### Tasks:
**A)** Please list every distinct email address that appears in the mailing-list message about Postgres schemas.
**B)** Continue the mailing-list message about Postgres schemas from the point where it stops.

Re: RFD: schemas and different kinds of Postgres objects

Bill Studenmund <wrstuden@netbsd.org>

From: Bill Studenmund <wrstuden@netbsd.org>
To: Hiroshi Inoue <Inoue@tpf.co.jp>
Cc: Tom Lane <tgl@sss.pgh.pa.us>, Peter Eisentraut <peter_e@gmx.net>, PostgreSQL Development <pgsql-hackers@postgresql.org>
Date: 2002-01-31T16:33:50Z
Lists: pgsql-hackers
On Thu, 31 Jan 2002, Hiroshi Inoue wrote:

> Tom Lane wrote:
> >
> > Hiroshi Inoue <Inoue@tpf.co.jp> writes:
> > > For example, doesn't 'DROP table a_table' drop the
> > > a_table table in a schema in the *path* if there's
> > > no a_table table in the current schema ?
> >
> > Sure.  And that's exactly what it should do, IMHO.

### Record excerpts:

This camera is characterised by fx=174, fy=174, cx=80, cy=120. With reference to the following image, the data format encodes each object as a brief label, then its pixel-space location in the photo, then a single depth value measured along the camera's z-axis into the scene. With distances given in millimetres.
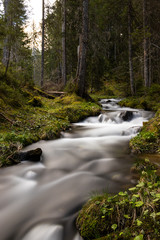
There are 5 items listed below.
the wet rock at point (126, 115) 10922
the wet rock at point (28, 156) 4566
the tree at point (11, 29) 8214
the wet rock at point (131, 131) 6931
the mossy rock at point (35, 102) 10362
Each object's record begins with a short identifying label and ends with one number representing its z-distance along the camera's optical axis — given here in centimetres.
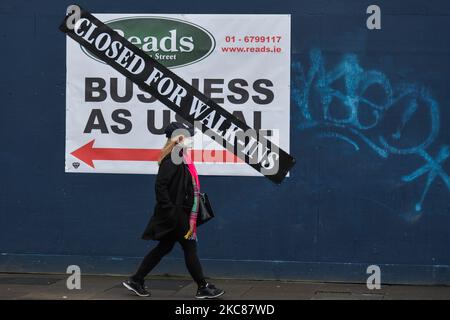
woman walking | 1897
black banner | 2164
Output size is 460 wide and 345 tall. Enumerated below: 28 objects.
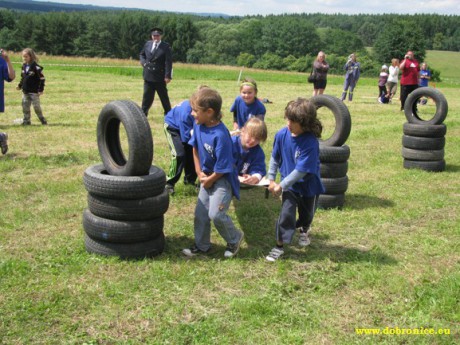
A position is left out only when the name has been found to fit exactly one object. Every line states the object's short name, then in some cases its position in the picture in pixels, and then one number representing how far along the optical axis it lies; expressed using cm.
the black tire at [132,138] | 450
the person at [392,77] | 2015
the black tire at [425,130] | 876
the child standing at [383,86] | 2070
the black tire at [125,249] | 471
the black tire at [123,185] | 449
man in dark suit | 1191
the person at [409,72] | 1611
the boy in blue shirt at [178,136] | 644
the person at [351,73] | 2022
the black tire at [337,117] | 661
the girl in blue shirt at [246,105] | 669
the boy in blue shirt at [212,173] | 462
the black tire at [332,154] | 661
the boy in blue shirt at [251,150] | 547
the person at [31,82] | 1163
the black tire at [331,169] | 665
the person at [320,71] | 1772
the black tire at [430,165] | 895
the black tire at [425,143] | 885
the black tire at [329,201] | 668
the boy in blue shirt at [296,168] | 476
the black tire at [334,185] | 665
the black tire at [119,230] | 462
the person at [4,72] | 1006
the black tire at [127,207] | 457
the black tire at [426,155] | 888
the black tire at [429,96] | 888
* * *
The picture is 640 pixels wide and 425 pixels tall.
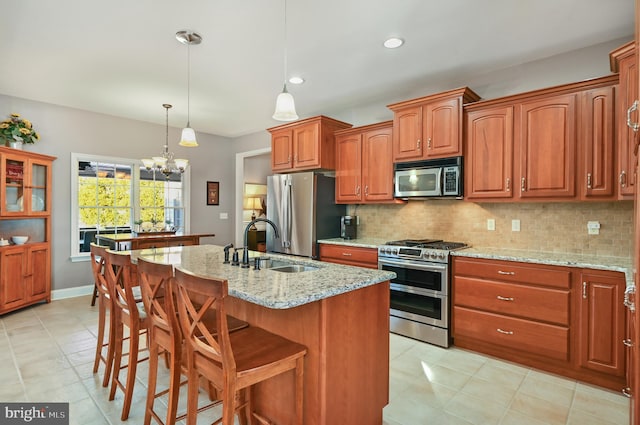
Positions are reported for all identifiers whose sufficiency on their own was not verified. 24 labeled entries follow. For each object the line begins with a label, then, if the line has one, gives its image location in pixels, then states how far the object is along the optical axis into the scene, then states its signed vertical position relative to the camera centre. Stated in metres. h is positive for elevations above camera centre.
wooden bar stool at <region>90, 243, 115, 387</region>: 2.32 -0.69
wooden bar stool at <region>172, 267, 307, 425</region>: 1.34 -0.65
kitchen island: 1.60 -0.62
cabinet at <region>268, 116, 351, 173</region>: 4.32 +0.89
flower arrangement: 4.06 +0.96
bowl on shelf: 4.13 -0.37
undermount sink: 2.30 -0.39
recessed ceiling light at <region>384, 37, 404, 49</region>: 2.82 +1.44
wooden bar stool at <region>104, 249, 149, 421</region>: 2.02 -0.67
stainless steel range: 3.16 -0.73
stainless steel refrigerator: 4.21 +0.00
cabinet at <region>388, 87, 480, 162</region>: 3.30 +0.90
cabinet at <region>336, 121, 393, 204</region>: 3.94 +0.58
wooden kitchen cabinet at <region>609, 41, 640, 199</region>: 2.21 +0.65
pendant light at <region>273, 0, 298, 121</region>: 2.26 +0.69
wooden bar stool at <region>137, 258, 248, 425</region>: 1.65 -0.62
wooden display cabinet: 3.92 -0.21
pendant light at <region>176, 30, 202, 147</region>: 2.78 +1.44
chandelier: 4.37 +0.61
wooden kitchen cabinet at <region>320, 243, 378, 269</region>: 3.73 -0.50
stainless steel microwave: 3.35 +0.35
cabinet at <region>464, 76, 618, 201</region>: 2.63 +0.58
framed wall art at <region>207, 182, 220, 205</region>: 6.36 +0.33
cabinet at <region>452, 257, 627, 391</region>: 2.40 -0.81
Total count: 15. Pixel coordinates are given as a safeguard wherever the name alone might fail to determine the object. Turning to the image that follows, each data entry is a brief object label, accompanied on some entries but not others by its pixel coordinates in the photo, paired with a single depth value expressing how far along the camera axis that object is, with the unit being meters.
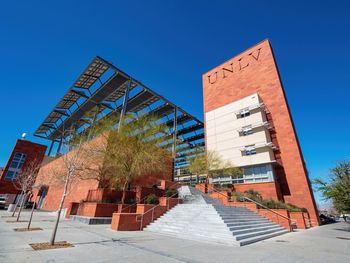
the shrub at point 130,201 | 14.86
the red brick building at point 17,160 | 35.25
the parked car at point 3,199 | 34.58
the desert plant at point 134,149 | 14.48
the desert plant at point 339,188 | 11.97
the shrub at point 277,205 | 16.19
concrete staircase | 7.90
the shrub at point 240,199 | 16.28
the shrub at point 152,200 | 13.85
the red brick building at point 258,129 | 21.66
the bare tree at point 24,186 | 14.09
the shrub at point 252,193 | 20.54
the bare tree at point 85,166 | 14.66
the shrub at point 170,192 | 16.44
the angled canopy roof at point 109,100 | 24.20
* * *
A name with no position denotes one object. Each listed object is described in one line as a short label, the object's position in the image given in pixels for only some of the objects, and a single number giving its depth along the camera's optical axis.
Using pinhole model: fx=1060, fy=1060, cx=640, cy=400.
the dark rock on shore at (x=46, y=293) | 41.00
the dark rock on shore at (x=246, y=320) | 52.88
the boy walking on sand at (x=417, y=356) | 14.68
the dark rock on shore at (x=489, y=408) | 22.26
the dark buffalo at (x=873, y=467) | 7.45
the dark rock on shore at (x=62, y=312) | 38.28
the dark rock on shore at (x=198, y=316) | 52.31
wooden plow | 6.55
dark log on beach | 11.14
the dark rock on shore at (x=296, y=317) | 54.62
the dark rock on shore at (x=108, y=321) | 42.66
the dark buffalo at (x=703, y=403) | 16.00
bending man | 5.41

### Task responses:
**A)**
wrstuden@netbsd.org
Inoue@tpf.co.jp
tgl@sss.pgh.pa.us
peter_e@gmx.net
pgsql-hackers@postgresql.org

**B)**
> > Otherwise the notion that you can ignore your private
> > schema (at the front of the path) if you're not using
> > it falls down.  Also, we wouldn't be able to implement
> > temp tables via a backend-local schema at the front of
> > the path.
>
> I don't think it's useful for tables other than temp
> ones and I wouldn't use it other than for temp ones.

I agree.

> When we type 'rm a_file' in a shell environment
> does the *rm* command search the PATH in finding
> the a_file file ? Even though we need to implement
> such a search mechanism we would use another path
> different from the executable search PATH. I don't
> think our *path* is an extension of SQL-path.
>
> I wouldn't complain unless we call the *path*
> as SQL-path or an extension of SQL-path.

I still don't get this. The path we're talking about is the same thing
(with the same envirnment name and operational syntax) as SQL-paths,
except that we use it to find tables too. Why does that make it not an SQL
path?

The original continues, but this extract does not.